I slumped down next to a tree near the finish line. I was exhausted and I was frustrated. I had just completed a cross country race. It was the second race of the season.
I came in last place.
It’s no fun being last. Every single one of the 80-90 runners that day had crossed the finish line in front of me. As I sat there, with my head leaning back against the tree, I kept saying to myself, “I’m done with this.” My coach approached me. He must have read my thoughts because the first thing he said to me was, “Are you going to quit?”
He went on to encourage me, to talk about all of the other things I added to the team besides my finish times. He knew I had to make a choice at this pivotal moment. I could quit the team and leave because of my failure. Or I could choose to do something different. I could choose to learn from this moment. I could analyze, reflect, and use my failure in this race to make me better, both as a runner and as a person.
Every year, I have the opportunity to work alongside some amazing student leaders. I watch them experience great success and occasional failures. At the end of the year, when we take time to reflect back on our experiences, they’ll talk more about the lessons they learned from their failures then their success. Nobody likes to fail. I don’t think any of us sets out to intentionally fail. But when failure happens, it offers us a choice. We can choose to quit or we can choose to question.
If you fail and quit, it’s game over. Done. Finished. Bu-bye. But if you fail and choose to question your failure, it’s game on. Growth. Improvement. Another chance.
If you choose not to quit and you want to turn your failure into a teachable moment to make you better, here are nine questions to get you started.
1. Why did I fail?
Take responsibility for your role in the failure. Also, consider other factors that played a part. When you understand why, you’ll have a better chance of not repeating your failure.
2. Was it really a failure or an unrealistic standard?
Sometimes we set ourselves up for failure by setting an expectation that is impossible to reach. For example, I will fail miserably if I tried to dunk a basketball. It’s simply unrealistic at this point. But it might be attainable if I change my approach (lower the rim or jump off a chair) or change my goal (become a better three-point shooter). Failure gives us the opportunity to assess both of those things.
3. Was there a success hidden somewhere in my failure?
Failure has a way of crowding out all other memories of the experience. Failure can feel so traumatic it negates every good thing we did. We might actually be on the edge of a breakthrough but this moment of failure temporarily blinds us to it.
4. What did I learn?
Every failure has a lesson. Sometimes it’s obvious. Sometimes it’s subtle. We simply need to take the time to find it.
5. Are you thankful for this failure?
I think it would be weird if you stood up after every failure and shouted, “Yes! I am so grateful for this failure!” This question is more about your attitude toward failure in general. If you resent your failures, you’ll become more overwhelmed and intimidated by the very thought of failing again. But if you can change your attitude to gratitude for your failures, you’ll begin to see the value they can bring to your life.
6. Can I use the experience of this failure and turn it into a success?
Your failure can be viewed as a successful experiment on how not to do something (thank you Thomas Edison). You might never have known how to be successful until you tried and failed.
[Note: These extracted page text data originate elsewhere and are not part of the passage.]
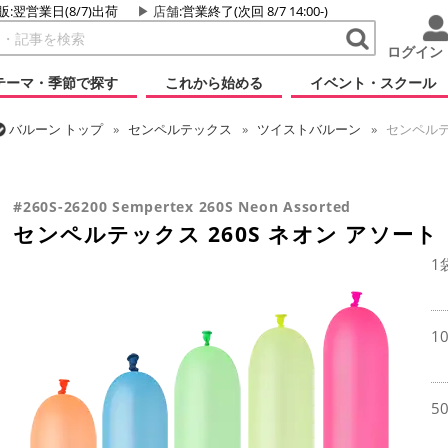
販:翌営業日(8/7)出荷
店舗
:営業終了(次回 8/7 14:00-)
ログイン
テーマ・季節で探す
これから始める
イベント・スクール
バルーン
トップ
センペルテックス
ツイストバルーン
センペルテッ
バルーン
トップ
ツイストバルーン
260 (標準サイズ)
センペルテッ
#260S-26200 Sempertex 260S Neon Assorted
センペルテックス 260S ネオン アソート
1
1
5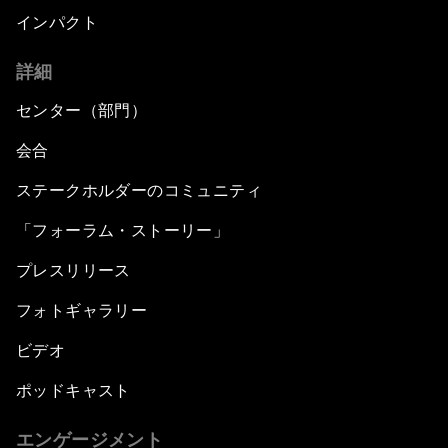
インパクト
詳細
センター（部門）
会合
ステークホルダーのコミュニティ
「フォーラム・ストーリー」
プレスリリース
フォトギャラリー
ビデオ
ポッドキャスト
エンゲージメント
Some of the best inventions of our time have come as the result of someone’s failure to invent something else.
7. What now?
Since things didn’t turn out as expected, something needs to change. You might not need a new goal, just a different plan or strategy. It’s time to figure out how to get where you want to go from this new point on the map.
8. Has anyone else failed like this and can they help me?
You’re probably not the first person to fail in this manner. Another person with a similar failure can offer you perspective. You can learn how someone else handled this experience. You’ll find someone who can relate to your experience better than most. Who knows, you both might decide to start a support group.
9. How can my failure help others not to fail?
Let me tell you a secret: You are actually more easy to relate to when you share about your failures than when you talk about your success. Since we all fail, we find inspiration from those who have also failed and done something positive with it. Think about how your failure can not only help you improve, but help others as well.
Now back to my cross country race…
As I sat there and listened to my coach, I made a decision to not quit – to remain on the team. My coach also helped to shape my goals, my approach, and my role on the team. I never won a race that season (nor finished in the top half of runners), but I never came in last again. One of the goals my coach encouraged me to pursue was to help every other runner on the team to be the best he or she could be. At the end of the season, the team handed out two trophies. The “Most Valuable” runner went to a guy named Abe (he was phenomenal). The second trophy, “Most Inspirational” runner went to me.
Never would have got that if I quit.